I believe you will find many here who relate to your story, and will understand your anger and frustration. My personal story is a little different. Although I am a military wife, my husband does not have PTSD. Rather one of my sons, who was also in the military, had it (he is sadly no longer living), and my stepdaughter Evie has it as well.
I am not certain there is a definite next step to take Blue; each situation is unique. Unfortunately you cannot force your husband into treatment of any kind, though obviously that is what he sorely needs. My Evie ran away from us for 5 years, refused contact with us for that entire time, though we were constantly searching for her. We have her back now, and she is in treatment, but we had several years of worry where we basically had to let go of her and hope for the best. I would like to say we handled it well, though the truth is we certainly did not.

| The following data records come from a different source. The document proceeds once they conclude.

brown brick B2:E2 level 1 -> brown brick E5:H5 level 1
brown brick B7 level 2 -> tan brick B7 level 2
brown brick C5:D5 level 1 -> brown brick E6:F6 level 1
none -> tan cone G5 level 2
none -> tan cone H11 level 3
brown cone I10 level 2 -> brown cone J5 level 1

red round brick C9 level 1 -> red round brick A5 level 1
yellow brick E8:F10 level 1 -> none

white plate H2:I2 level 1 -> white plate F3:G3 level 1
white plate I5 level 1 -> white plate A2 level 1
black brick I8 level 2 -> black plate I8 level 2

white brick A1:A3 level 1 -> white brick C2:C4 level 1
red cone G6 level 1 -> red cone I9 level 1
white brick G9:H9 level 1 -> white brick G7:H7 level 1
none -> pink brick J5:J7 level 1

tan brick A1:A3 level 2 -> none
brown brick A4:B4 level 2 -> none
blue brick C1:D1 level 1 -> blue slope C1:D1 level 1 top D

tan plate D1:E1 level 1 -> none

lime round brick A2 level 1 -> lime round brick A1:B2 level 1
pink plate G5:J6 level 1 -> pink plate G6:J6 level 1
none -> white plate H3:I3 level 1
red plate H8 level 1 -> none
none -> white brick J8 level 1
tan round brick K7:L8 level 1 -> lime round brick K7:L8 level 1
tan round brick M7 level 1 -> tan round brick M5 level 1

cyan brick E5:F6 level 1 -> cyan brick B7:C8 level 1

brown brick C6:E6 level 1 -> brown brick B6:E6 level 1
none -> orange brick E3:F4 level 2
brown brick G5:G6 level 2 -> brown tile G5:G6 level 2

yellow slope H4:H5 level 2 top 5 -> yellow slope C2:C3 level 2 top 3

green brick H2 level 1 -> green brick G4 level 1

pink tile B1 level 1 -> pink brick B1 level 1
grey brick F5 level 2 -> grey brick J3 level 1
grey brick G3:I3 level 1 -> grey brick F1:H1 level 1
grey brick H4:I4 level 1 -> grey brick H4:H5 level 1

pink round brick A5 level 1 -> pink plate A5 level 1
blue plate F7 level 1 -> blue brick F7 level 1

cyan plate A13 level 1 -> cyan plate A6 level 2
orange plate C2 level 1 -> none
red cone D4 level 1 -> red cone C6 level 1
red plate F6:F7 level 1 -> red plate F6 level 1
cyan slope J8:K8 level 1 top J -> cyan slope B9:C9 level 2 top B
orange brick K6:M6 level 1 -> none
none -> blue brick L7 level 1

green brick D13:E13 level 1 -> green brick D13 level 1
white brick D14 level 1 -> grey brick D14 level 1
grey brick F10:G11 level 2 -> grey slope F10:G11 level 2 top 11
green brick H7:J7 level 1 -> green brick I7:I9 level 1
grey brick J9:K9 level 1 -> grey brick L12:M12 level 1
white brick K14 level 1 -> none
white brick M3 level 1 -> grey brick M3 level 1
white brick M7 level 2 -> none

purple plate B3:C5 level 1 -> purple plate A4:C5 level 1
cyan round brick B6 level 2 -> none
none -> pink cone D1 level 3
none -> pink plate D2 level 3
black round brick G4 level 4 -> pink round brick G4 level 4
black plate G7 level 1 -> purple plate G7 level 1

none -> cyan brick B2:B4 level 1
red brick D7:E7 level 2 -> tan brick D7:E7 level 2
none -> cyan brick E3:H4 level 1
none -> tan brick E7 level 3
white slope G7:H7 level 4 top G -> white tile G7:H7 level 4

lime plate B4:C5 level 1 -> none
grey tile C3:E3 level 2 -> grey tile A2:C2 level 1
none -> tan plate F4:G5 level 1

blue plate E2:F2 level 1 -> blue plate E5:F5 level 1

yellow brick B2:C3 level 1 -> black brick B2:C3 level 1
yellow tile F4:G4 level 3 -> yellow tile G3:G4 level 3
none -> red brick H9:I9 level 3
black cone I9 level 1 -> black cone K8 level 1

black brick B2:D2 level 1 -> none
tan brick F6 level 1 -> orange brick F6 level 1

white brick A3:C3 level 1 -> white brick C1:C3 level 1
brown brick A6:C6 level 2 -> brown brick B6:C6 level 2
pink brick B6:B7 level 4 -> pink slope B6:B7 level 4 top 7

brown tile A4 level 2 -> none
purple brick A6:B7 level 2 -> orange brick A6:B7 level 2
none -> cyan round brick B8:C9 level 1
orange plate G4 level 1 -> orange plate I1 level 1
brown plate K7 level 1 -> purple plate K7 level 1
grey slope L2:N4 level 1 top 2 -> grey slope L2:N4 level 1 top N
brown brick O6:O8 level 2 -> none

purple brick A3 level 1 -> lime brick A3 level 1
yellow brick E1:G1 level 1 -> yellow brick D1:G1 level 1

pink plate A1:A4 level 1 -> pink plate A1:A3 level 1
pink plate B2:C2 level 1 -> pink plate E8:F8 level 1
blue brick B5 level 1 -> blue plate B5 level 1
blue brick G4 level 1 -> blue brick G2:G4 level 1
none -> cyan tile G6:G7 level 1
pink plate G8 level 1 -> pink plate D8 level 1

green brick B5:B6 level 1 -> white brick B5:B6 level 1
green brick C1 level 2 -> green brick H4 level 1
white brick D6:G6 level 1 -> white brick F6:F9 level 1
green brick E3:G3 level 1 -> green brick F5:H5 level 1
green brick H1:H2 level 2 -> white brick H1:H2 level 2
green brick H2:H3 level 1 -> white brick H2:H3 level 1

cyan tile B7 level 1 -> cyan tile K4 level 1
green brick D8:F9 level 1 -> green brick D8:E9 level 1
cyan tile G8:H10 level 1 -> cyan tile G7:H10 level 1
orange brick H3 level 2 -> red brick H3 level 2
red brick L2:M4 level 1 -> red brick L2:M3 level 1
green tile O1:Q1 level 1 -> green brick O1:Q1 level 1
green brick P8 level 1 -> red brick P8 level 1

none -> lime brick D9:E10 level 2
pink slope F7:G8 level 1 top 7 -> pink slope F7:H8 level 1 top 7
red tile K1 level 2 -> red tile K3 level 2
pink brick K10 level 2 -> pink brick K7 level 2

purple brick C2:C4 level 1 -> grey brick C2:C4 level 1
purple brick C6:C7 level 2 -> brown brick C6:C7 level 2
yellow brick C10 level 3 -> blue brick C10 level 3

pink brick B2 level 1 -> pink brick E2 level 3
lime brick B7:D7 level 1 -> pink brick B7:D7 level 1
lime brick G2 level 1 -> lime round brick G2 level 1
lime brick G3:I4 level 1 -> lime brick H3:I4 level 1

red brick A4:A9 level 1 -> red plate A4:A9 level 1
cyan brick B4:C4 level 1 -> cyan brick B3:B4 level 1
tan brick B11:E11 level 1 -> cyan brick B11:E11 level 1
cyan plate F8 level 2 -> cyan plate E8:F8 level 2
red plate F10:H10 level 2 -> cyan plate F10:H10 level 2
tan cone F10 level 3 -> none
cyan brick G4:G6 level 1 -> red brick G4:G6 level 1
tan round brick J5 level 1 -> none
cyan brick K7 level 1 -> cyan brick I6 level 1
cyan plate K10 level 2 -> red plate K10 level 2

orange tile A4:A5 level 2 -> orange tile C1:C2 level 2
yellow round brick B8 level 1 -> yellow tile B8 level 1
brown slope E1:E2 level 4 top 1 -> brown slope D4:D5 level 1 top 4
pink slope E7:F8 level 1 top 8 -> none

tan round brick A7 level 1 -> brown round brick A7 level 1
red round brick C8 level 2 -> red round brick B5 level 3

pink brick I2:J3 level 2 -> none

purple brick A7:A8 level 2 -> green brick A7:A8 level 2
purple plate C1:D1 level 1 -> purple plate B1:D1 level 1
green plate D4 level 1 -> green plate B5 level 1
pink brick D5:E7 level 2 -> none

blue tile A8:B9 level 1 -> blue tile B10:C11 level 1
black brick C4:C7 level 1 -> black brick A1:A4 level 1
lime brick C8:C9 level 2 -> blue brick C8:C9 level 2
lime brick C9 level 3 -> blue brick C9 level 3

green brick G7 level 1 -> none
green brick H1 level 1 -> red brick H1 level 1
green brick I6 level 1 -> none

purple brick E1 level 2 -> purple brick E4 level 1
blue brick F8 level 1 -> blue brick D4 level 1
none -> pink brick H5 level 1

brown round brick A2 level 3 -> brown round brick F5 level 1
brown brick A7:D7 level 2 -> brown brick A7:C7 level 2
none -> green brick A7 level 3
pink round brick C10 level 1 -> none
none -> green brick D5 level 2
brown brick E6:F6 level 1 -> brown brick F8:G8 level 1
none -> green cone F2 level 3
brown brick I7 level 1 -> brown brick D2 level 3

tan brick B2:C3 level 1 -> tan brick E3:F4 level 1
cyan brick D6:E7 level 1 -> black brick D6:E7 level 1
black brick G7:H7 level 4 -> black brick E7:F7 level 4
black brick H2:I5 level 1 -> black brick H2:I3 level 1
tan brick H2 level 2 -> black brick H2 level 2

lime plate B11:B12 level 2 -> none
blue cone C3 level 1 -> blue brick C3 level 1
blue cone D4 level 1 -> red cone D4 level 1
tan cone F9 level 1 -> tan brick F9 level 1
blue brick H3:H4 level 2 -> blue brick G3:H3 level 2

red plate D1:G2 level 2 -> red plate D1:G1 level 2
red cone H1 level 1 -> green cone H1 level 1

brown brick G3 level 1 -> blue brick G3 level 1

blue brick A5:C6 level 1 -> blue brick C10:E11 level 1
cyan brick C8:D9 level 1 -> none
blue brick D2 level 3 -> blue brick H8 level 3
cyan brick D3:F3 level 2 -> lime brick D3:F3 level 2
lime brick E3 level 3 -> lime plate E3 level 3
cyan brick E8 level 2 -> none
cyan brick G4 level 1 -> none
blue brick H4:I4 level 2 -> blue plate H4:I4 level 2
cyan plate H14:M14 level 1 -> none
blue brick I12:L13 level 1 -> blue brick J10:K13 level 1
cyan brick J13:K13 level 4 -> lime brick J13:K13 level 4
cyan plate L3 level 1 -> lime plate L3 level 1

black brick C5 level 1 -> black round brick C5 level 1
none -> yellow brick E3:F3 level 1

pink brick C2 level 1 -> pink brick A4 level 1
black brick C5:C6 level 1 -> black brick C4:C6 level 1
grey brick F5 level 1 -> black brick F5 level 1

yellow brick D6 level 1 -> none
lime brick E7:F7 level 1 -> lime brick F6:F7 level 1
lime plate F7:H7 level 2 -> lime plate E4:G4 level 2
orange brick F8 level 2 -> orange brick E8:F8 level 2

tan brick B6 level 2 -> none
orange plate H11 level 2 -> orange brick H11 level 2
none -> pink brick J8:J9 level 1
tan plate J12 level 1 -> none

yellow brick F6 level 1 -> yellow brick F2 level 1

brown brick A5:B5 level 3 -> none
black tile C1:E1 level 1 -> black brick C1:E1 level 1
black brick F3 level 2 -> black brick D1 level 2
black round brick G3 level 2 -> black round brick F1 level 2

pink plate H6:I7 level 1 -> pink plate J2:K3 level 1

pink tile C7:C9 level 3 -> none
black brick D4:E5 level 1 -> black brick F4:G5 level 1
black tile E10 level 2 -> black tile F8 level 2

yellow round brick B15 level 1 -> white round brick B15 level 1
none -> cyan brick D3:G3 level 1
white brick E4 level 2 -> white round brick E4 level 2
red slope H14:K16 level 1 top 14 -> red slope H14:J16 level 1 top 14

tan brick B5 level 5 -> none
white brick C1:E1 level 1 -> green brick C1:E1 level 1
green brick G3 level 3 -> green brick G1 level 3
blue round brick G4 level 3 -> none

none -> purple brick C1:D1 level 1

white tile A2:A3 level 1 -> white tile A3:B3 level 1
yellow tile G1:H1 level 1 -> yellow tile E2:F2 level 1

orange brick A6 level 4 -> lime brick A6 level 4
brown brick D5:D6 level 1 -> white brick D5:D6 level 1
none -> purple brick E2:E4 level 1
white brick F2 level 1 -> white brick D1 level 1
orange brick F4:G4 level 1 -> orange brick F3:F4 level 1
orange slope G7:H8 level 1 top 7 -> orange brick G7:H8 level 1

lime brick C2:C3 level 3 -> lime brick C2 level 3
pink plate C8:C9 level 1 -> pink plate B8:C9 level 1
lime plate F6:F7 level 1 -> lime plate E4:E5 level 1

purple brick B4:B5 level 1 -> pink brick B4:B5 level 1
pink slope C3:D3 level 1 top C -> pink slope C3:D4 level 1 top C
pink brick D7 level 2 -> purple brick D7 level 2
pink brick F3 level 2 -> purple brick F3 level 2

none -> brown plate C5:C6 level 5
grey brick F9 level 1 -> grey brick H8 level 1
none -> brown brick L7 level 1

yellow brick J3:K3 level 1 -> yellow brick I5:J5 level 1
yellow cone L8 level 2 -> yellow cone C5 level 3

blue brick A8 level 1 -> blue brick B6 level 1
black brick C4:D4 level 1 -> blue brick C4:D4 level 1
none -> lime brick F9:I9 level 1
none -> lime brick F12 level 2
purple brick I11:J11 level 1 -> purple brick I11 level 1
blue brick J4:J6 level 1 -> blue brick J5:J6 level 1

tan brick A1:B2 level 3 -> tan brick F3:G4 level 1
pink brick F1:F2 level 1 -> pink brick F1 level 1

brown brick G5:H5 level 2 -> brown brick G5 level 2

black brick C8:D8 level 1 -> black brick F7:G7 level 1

As difficult as it is, try to give your husband the space he requires. After being apart from you for a time, he may change his mind and come back to you, however if you push too hard now, you may lose him permanently. I am sorry I don't have anything more concrete to say; perhaps others will have something specific to suggest. The bottom line: it really is up to him to receive help. At the very least he should be seeing a counselor or attending a support group. You may suggest this to him, however he likely will not do it until ready. Try to keep the lines of communication open with him if he is willing.
This forum is very supportive and an excellent place to learn about PTSD. Read as much as you can here, post and ask questions, and speak with others. It will help. Also try to concentrate on your own happiness, and that of your children. If you are like most of us, you spend a lot of time concentrating on the feelings and needs of the PTSD sufferer, and neglect your own needs. So be very kind to yourself. Do something nice for yourself today! Once again welcome.